§ Task item
According to the forum reply on scheduling jobs in Prolog, which two predicates update a dynamic predicate used as a global variable?

§ Page text

##########

I have no experience with these APIs. They sound a bit similar to the thread pool library, but using an different algorithm to decide when a new task may be started. The thread pool library mostly limits concurrency to avoid overloading a server.

Here, it seems you can have some global variable that you raise to 100 every minute and one or more threads that take the current value and remaining time in the minute to insert a sleep and then execute a job. A global variable in the classic Prolog way is a dynamic predicate that you update using asserta/1 and retract/1. For timing you have get_time/1 to get the wall time and sleep/1 to sleep. Alternatively you can use thread_get_message/3 to wait for a message on a queue that never gets there and use the deadline option to wakeup at a specified time.

How exactly to do that depends on whether the individual jobs take more or less than the max rate. If they take too much time you’ll need enough threads to complete jobs fast enough.

You can make a nice fancy implementation by using an engine to master the scheduling rather than the assert/retract approach.

##########

§ Dataset excerpt
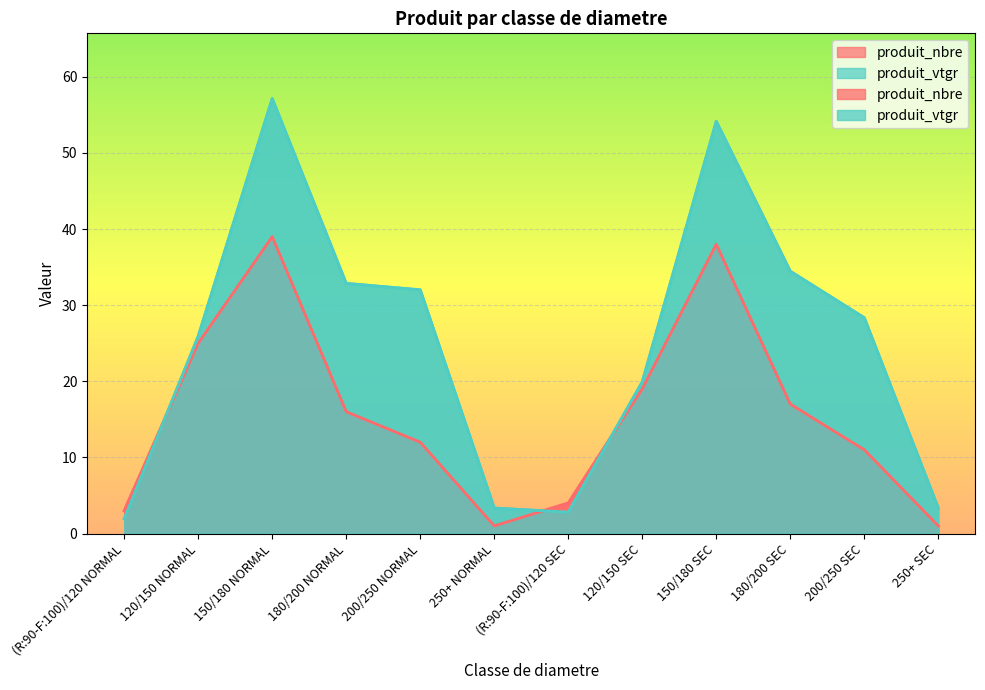

After their last crossing, which series has the higher values: produit_vtgr or produit_nbre?

produit_vtgr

##########

§ Output of the task
asserta/1 and retract/1